[John Ward, Preacher by Margaret Deland]@TWC D-Link book
John Ward, Preacher

CHAPTER XXVII
18/28

Yet Lois had not been able to understand, and Helen would hear no words of sympathy which were not as much for John as for herself.
It was not until Thursday that she had told Lois why she had come back.
They were in their pleasant sitting-room, Lois walking restlessly about, with such puzzled expectation on her face that its white sadness was almost banished.

Helen sat with her hands clasped loosely in her lap, and leaning her head against the window.

Below, there was the bloom and glory of the garden, butterflies darted through the sunshine, and the air was full of the honeyed hum of the bees.

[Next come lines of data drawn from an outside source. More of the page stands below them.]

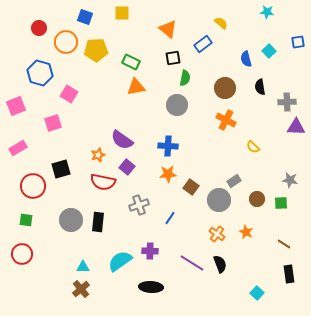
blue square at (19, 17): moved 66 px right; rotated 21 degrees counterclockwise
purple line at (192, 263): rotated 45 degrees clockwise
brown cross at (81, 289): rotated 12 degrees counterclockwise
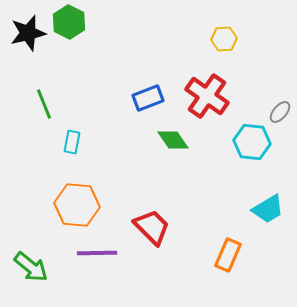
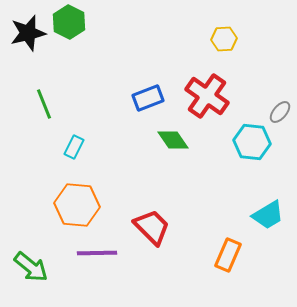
cyan rectangle: moved 2 px right, 5 px down; rotated 15 degrees clockwise
cyan trapezoid: moved 6 px down
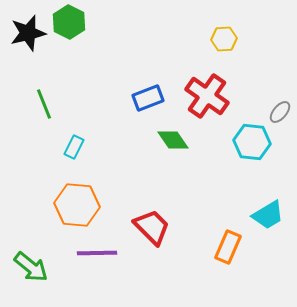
orange rectangle: moved 8 px up
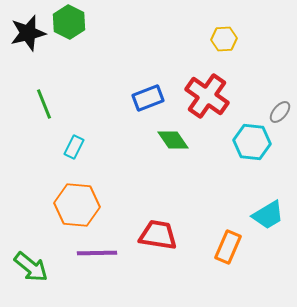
red trapezoid: moved 6 px right, 8 px down; rotated 36 degrees counterclockwise
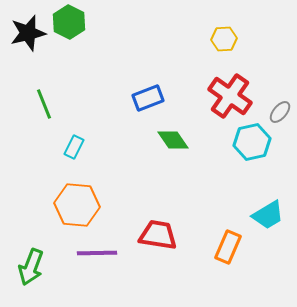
red cross: moved 23 px right
cyan hexagon: rotated 18 degrees counterclockwise
green arrow: rotated 72 degrees clockwise
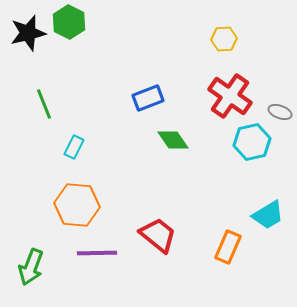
gray ellipse: rotated 70 degrees clockwise
red trapezoid: rotated 30 degrees clockwise
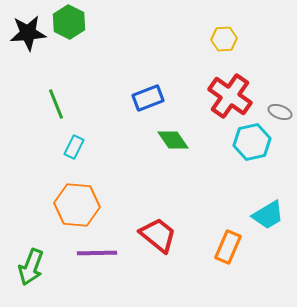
black star: rotated 9 degrees clockwise
green line: moved 12 px right
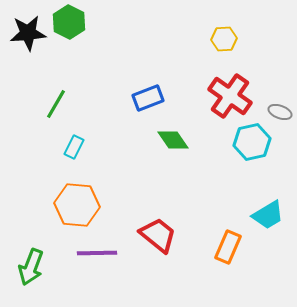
green line: rotated 52 degrees clockwise
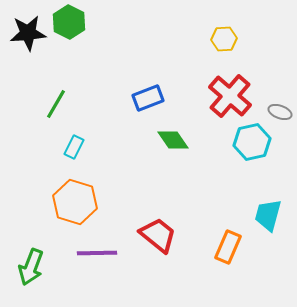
red cross: rotated 6 degrees clockwise
orange hexagon: moved 2 px left, 3 px up; rotated 12 degrees clockwise
cyan trapezoid: rotated 136 degrees clockwise
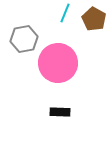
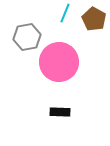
gray hexagon: moved 3 px right, 2 px up
pink circle: moved 1 px right, 1 px up
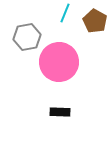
brown pentagon: moved 1 px right, 2 px down
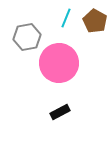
cyan line: moved 1 px right, 5 px down
pink circle: moved 1 px down
black rectangle: rotated 30 degrees counterclockwise
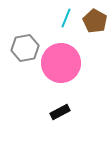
gray hexagon: moved 2 px left, 11 px down
pink circle: moved 2 px right
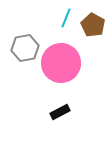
brown pentagon: moved 2 px left, 4 px down
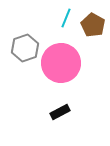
gray hexagon: rotated 8 degrees counterclockwise
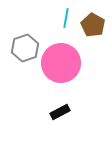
cyan line: rotated 12 degrees counterclockwise
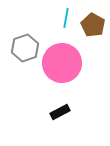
pink circle: moved 1 px right
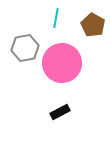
cyan line: moved 10 px left
gray hexagon: rotated 8 degrees clockwise
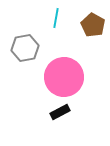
pink circle: moved 2 px right, 14 px down
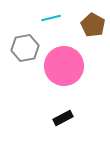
cyan line: moved 5 px left; rotated 66 degrees clockwise
pink circle: moved 11 px up
black rectangle: moved 3 px right, 6 px down
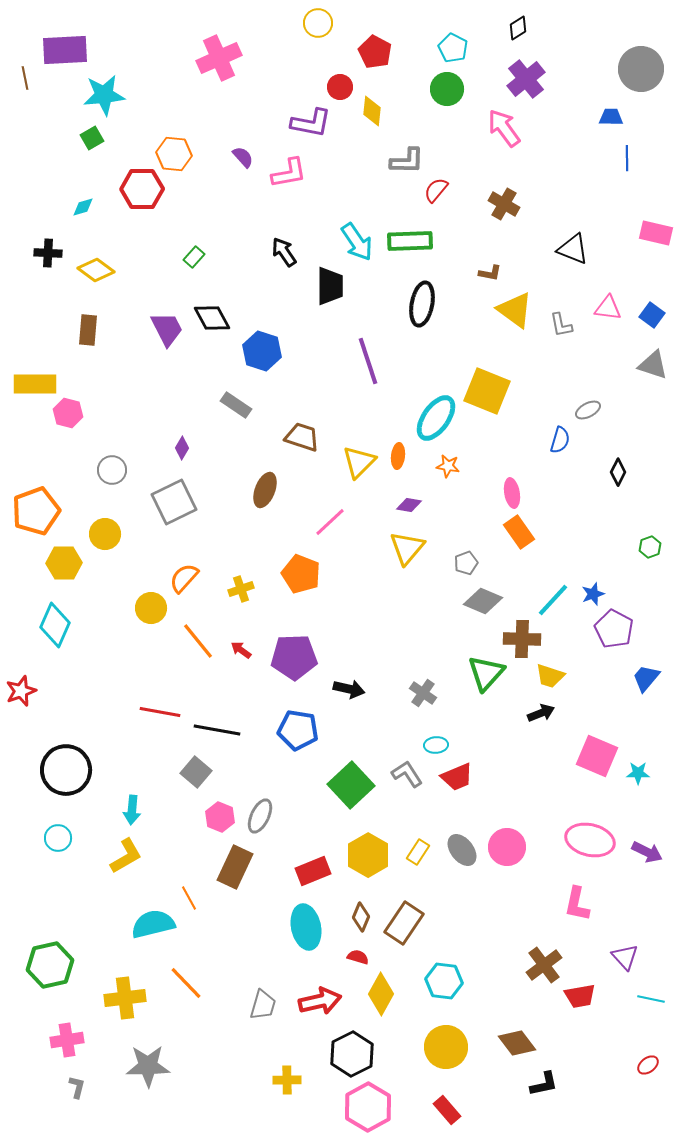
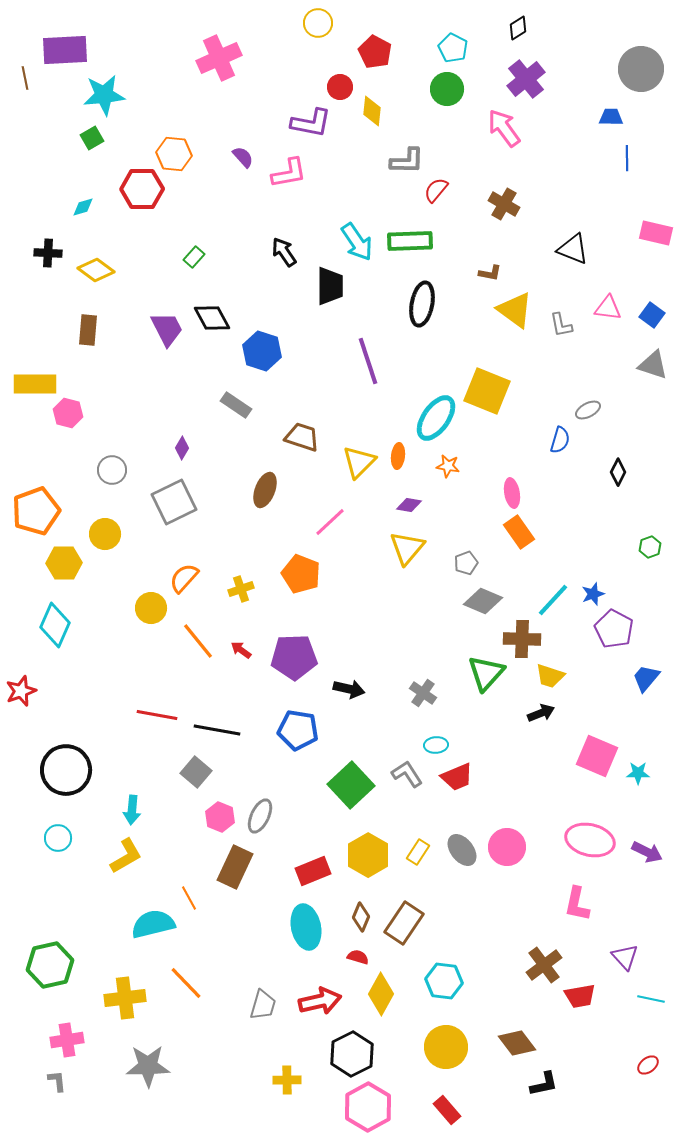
red line at (160, 712): moved 3 px left, 3 px down
gray L-shape at (77, 1087): moved 20 px left, 6 px up; rotated 20 degrees counterclockwise
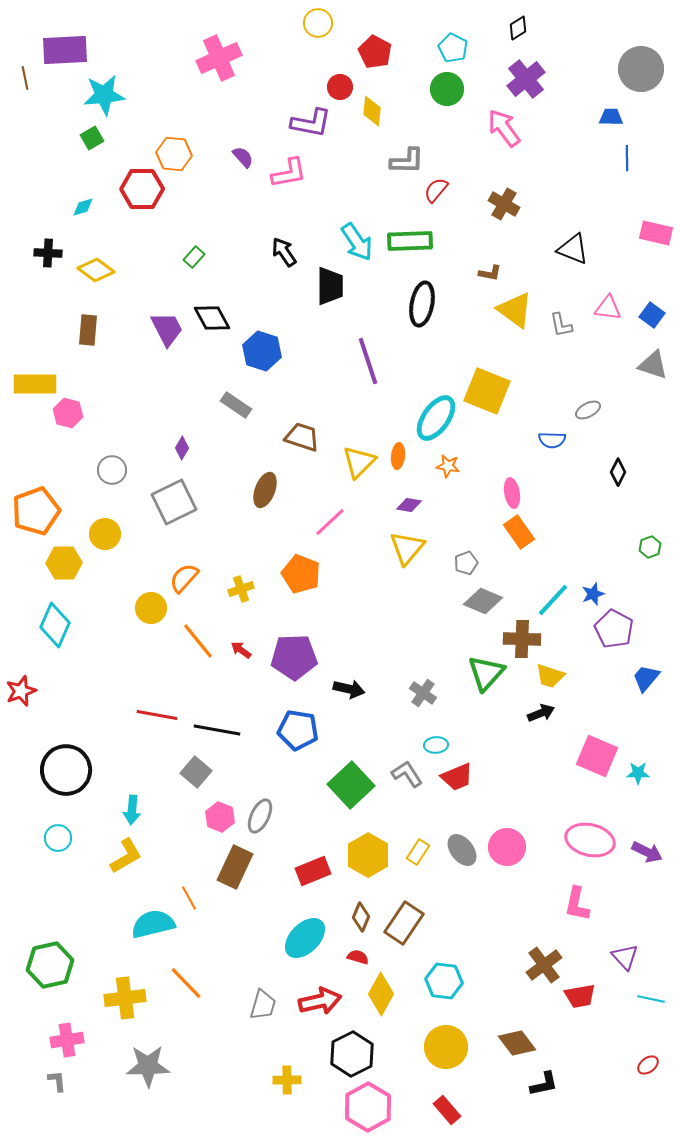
blue semicircle at (560, 440): moved 8 px left; rotated 76 degrees clockwise
cyan ellipse at (306, 927): moved 1 px left, 11 px down; rotated 57 degrees clockwise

But the silence of the room seemed only a breathless anxiety, which forbade rest of mind or body; and so Helen had roused herself, and tried to tell her cousin what it all meant; but even as she talked she felt Lois's unspoken condemnation of her husband, and her voice hardened, and she continued with such apparent indifference Lois was entirely deceived.

"So you see," she ended, "I cannot go back to Lockhaven." Lois, walking back and forth, as impatient as her father might have been, listened, her eyes first filling with tears, and then flashing angrily.
She threw herself on her knees beside Helen, as she finished, and put her arms about her cousin's waist, kissing her listless hands in a passion of sympathy.